Past Scroogled "attacks" (aka petty whining) have taken Google to task for using a pay-to-rank practice in Google Shopping, and reading emails in Gmail. The newest complaint is that Google shares your personal info with app makers.
Or more specifically:
When you buy an Android app from the Google app store, they give the app maker your full name, email address and the neighborhood where you live. This occurs without clear warning every single time you buy an app.
If you can't trust Google's app store, how can you trust them for anything?
Microsoft then helpfully provides a couple of videos explaining how this happens (watch them below).
If you were unaware that Google passes on your information to app makers, and you’re concerned about this, then you’ll probably be thankful to Microsoft for pointing it out.
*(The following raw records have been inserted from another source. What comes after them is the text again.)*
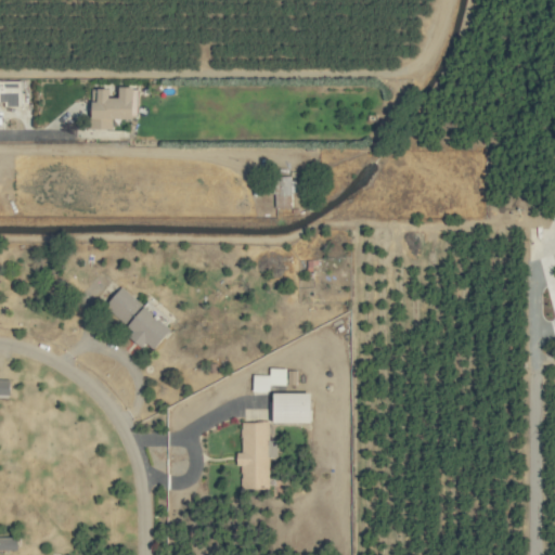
[(0,103),(22,104),(22,80),(0,79),(0,103)]
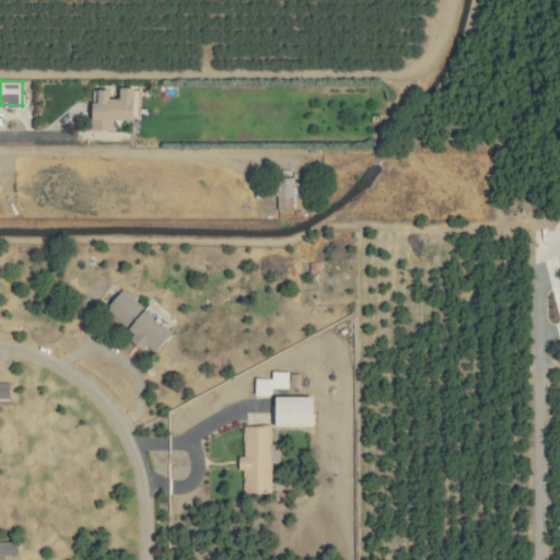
[(92,89),(92,130),(114,130),(114,119),(137,119),(137,88),(120,88),(120,98),(111,98),(111,89),(92,89)]
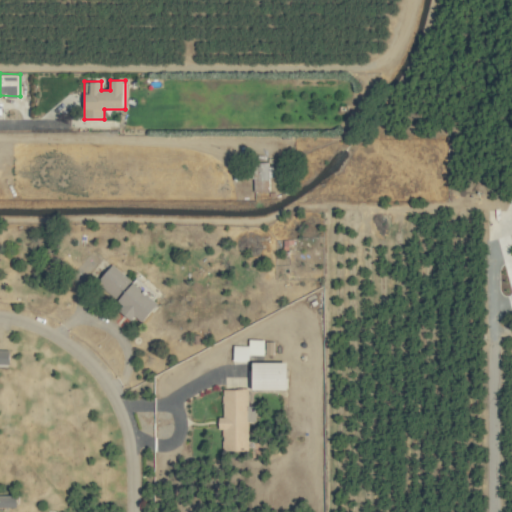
[(254,163),(255,190),(269,190),(269,177),(274,177),(273,163),(254,163)]
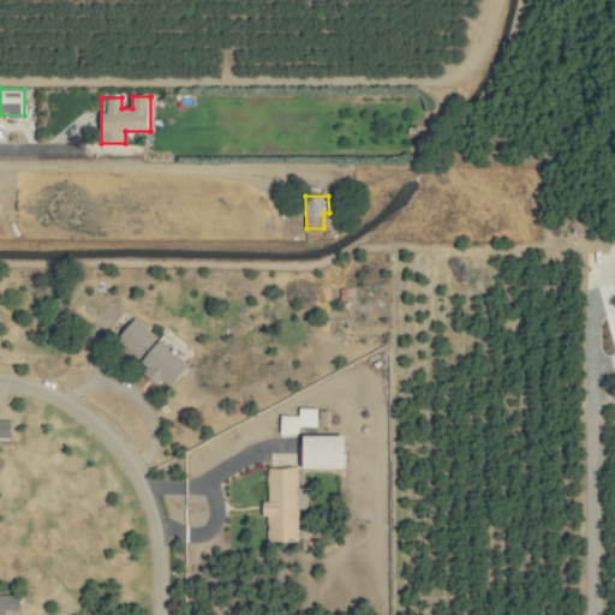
[(172,386),(193,359),(161,333),(159,336),(136,316),(117,339),(149,366),(145,371),(159,382),(163,378),(172,386)]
Even though there’s actually nothing particularly nefarious about it. When you buy something from pretty much anywhere on the internet, the seller gets your information. That’s how things work. If you don’t trust a retailer -- or an app maker -- don’t buy something from them.
The problem I personally have with the Scroogled campaign is I (like most people) don’t view Microsoft as the people’s champion. It’s not warning consumers, it’s trying to get them to switch from Google to Microsoft (something I’ve actually done, but out of interest rather than any concern about what Google’s doing with my information).
If Microsoft truly had our best interests at heart, then it would be providing useful advice on what to do to safeguard privacy -- like setting up a second Google account purely for purchasing apps. Instead, what it does is say "Unlike Google, Windows Phone Store doesn't share your personal information with app makers" and then helpfully provides a button to "Explore Windows Phone".
Microsoft should, in the interest of full transparency, also perhaps add "Unlike Google, Windows Phone Store doesn't offer anywhere near the breadth and quality of apps", but obviously it doesn’t say that because Scroogled isn’t about truth, it’s about trying to snare customers through fear, uncertainty and doubt -- instead of wooing them with great products, as a company of Microsoft’s size and standing should be doing.
The Scroogled campaign continues to be a sad and embarrassing waste of Microsoft’s time and money and really it’s time it was laid to rest now.